I went back to prison on Monday. Over the past seven years, I’ve spent a lot of time behind bars.
Week by week, I walk through a metal detector, listen to 13 metal gates clang shut behind me, and pray.
Actually, my first task is always to help those gathered for a workshop to write their own prayer, which we then pray together. This week it was the opening session of “I’m Still a Mom: a grace and grief workshop for incarcerated mothers.”
I started by passing out index cards and asking participants to use the lined side of the card to address God.

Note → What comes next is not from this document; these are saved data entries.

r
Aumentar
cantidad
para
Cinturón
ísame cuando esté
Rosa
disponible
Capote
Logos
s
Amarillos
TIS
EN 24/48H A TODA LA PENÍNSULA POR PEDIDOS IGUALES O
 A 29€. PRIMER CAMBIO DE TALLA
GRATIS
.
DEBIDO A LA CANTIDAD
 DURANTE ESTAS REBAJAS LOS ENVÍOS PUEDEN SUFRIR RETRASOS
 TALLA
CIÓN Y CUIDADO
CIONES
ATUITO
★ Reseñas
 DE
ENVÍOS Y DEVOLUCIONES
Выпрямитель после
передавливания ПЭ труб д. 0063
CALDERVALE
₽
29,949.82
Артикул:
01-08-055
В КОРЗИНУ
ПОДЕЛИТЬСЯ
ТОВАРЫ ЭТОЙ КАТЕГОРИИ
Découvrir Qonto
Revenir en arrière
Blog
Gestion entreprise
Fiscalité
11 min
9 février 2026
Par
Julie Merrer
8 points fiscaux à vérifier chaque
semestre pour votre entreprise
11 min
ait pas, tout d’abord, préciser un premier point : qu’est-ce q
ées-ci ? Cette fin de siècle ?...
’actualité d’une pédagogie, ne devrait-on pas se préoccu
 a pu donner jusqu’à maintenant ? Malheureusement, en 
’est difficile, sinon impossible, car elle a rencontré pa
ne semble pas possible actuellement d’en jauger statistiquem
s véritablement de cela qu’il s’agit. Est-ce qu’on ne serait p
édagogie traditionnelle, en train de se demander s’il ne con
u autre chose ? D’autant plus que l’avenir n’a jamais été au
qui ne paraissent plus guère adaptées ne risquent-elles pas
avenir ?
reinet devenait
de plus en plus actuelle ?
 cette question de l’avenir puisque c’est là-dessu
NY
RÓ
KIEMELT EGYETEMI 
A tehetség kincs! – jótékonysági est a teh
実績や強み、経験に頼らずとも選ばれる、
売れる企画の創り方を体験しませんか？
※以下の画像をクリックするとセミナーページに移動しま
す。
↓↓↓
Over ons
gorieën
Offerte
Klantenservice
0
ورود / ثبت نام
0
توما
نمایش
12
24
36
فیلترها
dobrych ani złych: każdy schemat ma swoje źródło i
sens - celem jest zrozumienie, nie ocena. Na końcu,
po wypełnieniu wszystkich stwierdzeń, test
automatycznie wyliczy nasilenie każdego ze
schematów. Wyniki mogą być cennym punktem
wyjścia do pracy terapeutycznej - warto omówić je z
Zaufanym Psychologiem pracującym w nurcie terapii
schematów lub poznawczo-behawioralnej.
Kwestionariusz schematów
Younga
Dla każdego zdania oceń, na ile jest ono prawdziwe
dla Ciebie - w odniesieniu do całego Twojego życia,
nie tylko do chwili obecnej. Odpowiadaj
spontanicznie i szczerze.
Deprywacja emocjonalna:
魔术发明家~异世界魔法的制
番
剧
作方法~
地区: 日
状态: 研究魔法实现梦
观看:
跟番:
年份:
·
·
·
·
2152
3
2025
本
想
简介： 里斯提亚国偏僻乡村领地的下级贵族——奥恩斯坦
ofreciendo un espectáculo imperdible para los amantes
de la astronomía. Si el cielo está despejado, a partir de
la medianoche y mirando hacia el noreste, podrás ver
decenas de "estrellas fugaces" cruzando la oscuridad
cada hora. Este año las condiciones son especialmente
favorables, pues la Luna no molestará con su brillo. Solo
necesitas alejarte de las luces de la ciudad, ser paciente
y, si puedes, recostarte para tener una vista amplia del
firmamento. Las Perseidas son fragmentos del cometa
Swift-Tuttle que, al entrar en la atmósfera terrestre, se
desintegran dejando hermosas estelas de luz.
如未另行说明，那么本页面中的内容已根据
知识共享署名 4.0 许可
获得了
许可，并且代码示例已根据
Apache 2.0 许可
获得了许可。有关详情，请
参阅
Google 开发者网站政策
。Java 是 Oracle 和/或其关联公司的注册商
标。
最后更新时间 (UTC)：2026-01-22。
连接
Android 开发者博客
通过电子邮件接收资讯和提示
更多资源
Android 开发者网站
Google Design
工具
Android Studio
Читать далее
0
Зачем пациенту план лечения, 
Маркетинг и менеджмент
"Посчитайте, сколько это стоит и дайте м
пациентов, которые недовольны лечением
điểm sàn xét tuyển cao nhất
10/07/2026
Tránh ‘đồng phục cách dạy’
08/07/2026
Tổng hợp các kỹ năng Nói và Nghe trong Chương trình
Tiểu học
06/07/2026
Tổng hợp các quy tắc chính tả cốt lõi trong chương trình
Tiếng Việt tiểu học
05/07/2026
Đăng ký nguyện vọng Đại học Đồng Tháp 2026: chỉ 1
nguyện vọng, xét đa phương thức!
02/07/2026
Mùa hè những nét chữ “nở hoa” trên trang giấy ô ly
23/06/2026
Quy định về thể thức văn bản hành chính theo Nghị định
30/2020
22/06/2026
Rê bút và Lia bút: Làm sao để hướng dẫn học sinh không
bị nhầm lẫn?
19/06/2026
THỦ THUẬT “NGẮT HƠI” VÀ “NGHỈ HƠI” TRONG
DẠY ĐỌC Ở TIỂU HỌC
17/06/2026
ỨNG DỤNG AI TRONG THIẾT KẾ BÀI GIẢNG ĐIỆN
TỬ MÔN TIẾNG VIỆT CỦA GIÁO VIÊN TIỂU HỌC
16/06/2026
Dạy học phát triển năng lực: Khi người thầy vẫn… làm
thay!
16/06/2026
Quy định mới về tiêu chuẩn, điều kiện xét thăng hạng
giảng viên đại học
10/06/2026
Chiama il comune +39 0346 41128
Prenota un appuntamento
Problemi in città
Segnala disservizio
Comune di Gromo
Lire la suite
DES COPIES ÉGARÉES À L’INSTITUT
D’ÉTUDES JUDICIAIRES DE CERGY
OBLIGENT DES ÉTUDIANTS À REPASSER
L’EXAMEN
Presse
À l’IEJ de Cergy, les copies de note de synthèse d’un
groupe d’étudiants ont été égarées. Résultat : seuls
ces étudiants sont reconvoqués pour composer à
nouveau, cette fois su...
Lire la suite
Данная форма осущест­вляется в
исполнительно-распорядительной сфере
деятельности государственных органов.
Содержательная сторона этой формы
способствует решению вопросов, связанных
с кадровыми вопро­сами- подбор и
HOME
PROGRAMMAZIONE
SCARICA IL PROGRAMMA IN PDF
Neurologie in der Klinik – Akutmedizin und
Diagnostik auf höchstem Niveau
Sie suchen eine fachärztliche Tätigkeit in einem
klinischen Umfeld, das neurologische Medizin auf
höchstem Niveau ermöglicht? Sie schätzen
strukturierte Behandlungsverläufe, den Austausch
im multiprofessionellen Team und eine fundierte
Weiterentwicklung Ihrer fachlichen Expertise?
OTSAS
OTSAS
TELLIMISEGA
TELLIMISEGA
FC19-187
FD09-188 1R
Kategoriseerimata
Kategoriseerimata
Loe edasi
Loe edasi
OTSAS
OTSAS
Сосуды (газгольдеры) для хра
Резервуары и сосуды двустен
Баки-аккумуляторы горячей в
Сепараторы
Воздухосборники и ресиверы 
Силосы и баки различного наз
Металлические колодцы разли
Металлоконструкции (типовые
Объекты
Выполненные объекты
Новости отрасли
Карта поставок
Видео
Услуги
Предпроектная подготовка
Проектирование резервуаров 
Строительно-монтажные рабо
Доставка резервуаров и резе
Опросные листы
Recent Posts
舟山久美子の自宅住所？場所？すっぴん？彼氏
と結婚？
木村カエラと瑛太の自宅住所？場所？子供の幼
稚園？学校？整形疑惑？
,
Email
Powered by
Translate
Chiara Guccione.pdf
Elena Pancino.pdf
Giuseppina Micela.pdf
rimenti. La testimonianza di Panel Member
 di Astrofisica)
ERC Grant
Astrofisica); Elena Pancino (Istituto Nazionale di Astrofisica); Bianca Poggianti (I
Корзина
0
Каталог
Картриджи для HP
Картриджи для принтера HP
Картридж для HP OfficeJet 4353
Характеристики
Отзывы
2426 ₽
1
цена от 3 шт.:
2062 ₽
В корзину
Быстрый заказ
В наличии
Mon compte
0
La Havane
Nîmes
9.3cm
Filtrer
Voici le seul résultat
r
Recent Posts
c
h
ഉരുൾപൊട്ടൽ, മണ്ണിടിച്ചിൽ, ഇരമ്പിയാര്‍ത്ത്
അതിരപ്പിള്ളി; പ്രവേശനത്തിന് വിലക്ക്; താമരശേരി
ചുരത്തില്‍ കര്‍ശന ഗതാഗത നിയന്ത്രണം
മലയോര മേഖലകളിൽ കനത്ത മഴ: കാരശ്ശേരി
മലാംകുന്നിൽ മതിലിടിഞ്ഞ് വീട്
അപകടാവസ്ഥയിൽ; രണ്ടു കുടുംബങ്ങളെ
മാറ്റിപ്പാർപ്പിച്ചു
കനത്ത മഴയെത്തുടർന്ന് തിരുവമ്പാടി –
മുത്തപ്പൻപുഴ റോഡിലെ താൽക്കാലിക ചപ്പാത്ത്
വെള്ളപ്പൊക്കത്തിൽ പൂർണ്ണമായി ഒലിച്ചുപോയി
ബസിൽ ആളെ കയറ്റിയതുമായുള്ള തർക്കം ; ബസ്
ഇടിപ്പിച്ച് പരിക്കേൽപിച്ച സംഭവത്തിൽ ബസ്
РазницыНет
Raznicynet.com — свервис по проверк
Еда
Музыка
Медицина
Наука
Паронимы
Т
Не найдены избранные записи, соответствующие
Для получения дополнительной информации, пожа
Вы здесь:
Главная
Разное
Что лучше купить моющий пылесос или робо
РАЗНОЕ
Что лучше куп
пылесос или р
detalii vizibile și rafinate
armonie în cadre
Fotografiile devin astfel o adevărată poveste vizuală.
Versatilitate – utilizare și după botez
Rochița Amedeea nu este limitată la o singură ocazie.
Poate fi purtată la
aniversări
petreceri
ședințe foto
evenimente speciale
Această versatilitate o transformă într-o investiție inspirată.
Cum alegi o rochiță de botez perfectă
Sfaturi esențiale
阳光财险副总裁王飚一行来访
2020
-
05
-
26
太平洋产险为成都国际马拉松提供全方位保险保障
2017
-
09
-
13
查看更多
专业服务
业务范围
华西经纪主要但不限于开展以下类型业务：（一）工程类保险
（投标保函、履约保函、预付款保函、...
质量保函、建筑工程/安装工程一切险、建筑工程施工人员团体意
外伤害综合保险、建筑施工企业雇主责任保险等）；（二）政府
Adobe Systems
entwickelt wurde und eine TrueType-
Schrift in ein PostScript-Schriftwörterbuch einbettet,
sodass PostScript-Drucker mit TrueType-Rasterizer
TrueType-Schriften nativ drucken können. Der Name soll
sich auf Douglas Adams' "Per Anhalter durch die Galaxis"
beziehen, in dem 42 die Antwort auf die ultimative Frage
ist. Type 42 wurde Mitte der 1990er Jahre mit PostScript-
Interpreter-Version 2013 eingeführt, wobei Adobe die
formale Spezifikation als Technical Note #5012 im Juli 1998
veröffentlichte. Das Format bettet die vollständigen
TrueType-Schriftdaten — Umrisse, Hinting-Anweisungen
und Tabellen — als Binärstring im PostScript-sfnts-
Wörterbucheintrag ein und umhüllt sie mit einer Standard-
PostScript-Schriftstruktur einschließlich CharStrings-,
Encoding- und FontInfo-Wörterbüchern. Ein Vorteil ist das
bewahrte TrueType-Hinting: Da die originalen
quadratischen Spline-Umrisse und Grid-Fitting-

I explained how my spiritual director once told me that he began each day by asking himself, “Who do I need God to be for me today?” He mentioned some of the names and attributes of God in Scripture: Almighty, Eternal, King, comforter, companion, Father, Mother, Brother, the one who knows my heart, forgiving God, loving God, compassionate God, the Way, Holy Spirit, the Light, the Door, our Savior, the Good Shepherd….
He reminded me that God is infinitely more than we can imagine, more than all the names and attributes we can possibly give God. He said that his own needs and wants each day determined which aspect of God he would use to call on God in prayer.
So I invited participants to come up with a name for God, a name that expressed something about their need for God that day, and then on the other side of the card to write down something they would ask God for or thank God for, or both. I collected the cards and combined them as one communal prayer.
The creation of these prayers nearly always binds a group together in profound ways. (I’m convinced that the Holy Spirit has an active part in the process.) Here’s a prayer from a workshop several years back, whose participants are now home:
Dear God, my Shepherd, dear YHVH, Heavenly Father, Higher Spirit, Peacemaker, Mother and Father, my Muscle:
Give me strength to accept my time here.
Please forgive me for my sins, and continue to teach and guide me.
Bless my beautiful children and their caregiver.
Please give me patience and strength and understanding, and keep me and my husband strong.
Please give me the patience and strength it takes to get through the days here.
Please keep my family and children safe, and please watch over me and help me through my time of need when I’m upset or have anxiety about something.
Please give me strength to get through today and the days to come.
Strength for the remainder of my time in prison.
Help me stay clean and sober.
Stay with my family. Keep them safe and healthy.
Give me serenity and acceptance and courage.
I need you to be my mother today, to be close to me and my family and keep us safe, to give us a sense of your presence with us, and to protect us from all evil, all harm; encourage us to do our best and follow you.
Healer Jesus, be my muscle today. I am very weak.
When I use this prayer practice with confirmands, we always offer their communal prayer during the actual Confirmation service. Even for a single quiet day program when we won’t be gathered again as a group, the prayer that participants create begins and ends the day.
I wonder how it would work in a family, to create a communal prayer once a week, or once a month, or quarterly, or on a birthday….
I also know how helpful my spiritual director’s question has been for my personal prayer. Figuring out “Who do I need God to be for me today?” keeps me honest in recognizing how I am, where my mind and heart are, and what I really, deep down honestly, want to ask of God or thank God for today, tomorrow, and all the days of my life. For the past six months, I’ve needed God to be a strong protector, especially for my granddaughter who was the victim of violence at her former preschool. I also need God to be my strength and shield if her abuser ever ends up in one of my prison workshops.
For today, though, God is the Creator of the colors of autumn, the Spirit that breathes leaves into dancing life, and I am thankful that such beauty challenges the encroaching darkness.
Have you crafted common creative prayers at church or home?
Catherine Montgomery says
Thank you for sharing this. We used this s technique yesterday on a retreat for mothers. The result was a very powerful community prayer.
Ryan Baker-Fones says
Deacon Mary Lee,
Thank for your sharing and your important ministry. I will try this index card technique with the youth at my church, with the students I help lead on retreat, with my fellow high school teachers and with my family. Thank you!
Peace and grace to you!
Janee Walker says
I love this beautiful prayer and the practice of writing a communal prayer. I definitely want to use this with our confirmands this upcoming year.